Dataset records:
···

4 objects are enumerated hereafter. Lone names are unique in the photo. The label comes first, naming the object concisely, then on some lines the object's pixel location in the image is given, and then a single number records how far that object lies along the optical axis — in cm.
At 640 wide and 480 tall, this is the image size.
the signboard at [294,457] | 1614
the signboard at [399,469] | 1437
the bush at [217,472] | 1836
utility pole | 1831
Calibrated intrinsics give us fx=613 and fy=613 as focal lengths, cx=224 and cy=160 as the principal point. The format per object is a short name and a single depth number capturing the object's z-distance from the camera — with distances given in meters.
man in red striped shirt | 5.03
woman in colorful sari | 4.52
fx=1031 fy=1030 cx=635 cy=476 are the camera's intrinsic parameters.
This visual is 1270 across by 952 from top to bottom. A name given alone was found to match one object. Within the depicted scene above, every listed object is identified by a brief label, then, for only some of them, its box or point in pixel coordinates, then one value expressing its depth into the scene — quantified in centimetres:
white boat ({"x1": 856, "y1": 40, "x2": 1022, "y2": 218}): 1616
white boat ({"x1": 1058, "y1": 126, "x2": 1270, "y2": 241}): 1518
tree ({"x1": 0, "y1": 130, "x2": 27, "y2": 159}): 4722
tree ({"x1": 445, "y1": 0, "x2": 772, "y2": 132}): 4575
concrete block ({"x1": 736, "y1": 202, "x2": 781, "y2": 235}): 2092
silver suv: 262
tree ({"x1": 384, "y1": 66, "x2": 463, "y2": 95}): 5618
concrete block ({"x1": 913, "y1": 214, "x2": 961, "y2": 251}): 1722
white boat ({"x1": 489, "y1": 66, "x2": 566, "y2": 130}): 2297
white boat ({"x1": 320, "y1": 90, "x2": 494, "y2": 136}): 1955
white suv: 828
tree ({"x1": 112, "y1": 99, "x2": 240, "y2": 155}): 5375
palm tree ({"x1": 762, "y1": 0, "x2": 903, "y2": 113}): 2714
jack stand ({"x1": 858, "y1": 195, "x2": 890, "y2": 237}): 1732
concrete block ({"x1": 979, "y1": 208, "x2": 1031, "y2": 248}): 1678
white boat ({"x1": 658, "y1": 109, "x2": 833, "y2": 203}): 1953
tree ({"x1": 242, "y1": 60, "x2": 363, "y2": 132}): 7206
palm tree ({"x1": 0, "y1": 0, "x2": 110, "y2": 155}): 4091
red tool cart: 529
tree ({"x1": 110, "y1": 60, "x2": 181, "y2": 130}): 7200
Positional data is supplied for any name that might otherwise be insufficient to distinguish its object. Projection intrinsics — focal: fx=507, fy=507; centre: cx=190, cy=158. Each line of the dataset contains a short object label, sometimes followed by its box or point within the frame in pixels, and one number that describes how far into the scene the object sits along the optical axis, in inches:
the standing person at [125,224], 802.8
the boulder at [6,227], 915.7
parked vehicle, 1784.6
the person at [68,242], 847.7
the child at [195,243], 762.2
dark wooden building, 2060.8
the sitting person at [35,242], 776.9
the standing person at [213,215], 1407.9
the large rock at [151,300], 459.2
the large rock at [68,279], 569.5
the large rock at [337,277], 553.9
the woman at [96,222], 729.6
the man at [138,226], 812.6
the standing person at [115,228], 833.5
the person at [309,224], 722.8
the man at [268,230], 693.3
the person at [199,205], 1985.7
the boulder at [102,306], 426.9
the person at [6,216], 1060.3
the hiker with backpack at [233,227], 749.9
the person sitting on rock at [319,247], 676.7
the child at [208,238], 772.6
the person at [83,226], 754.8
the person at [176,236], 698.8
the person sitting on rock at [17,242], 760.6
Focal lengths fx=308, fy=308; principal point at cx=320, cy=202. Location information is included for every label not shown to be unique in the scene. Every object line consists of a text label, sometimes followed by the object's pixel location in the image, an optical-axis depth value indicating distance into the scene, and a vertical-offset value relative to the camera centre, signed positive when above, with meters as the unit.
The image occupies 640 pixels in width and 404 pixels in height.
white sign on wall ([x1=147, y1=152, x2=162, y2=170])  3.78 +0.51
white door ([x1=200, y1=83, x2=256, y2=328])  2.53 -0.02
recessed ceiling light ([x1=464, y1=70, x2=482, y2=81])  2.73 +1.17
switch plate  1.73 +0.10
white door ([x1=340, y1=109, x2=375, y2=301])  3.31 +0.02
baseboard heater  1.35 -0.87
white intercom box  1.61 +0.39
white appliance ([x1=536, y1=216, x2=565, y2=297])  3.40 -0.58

···

> [Brief]
For this exercise, return every line from the data that holds the string "lengths".

> [Solution below]
Calibrated intrinsics give us fx=613 and fy=613 as focal lengths, cx=224 and cy=160 as the principal point. The format per object is a short name and a single depth number capturing the object's z-distance from the camera — with distances given in meters.
Focal lengths fx=308, fy=308; principal point at cx=320, cy=202. Location information is included for every label not shown to be unique in the scene. Every object line consists of a text label, sometimes followed by the object's pixel location in the image, an optical-axis depth value indicating distance into the scene, and a vertical-offset value relative to the camera centre, signed positive when above, with meters as the unit.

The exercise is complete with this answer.